TRY IT:
From the material beneath, pull every line with the word "integer".

LISTED RECORDS section start

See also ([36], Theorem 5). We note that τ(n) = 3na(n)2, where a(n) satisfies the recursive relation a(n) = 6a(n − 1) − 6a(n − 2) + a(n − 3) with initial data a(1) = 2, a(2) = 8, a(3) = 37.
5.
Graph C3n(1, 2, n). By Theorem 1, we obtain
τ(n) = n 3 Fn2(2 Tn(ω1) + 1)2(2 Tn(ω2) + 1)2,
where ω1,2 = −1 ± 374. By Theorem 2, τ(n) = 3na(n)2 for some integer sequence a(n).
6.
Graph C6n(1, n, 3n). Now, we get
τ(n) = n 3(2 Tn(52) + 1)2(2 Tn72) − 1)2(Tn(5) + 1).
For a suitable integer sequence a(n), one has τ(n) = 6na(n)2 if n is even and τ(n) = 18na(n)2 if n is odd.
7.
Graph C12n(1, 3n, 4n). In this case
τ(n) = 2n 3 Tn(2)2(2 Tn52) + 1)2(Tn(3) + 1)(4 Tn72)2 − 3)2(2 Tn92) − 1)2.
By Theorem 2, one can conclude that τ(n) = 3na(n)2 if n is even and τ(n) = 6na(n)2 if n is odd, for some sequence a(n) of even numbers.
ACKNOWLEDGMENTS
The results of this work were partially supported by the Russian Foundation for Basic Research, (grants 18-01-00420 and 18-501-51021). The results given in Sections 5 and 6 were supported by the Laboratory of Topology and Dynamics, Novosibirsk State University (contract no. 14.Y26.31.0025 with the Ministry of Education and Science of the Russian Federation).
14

LISTED RECORDS section end

EXPECTED ANSWER:
where ω1,2 = −1 ± 374. By Theorem 2, τ(n) = 3na(n)2 for some integer sequence a(n).
For a suitable integer sequence a(n), one has τ(n) = 6na(n)2 if n is even and τ(n) = 18na(n)2 if n is odd.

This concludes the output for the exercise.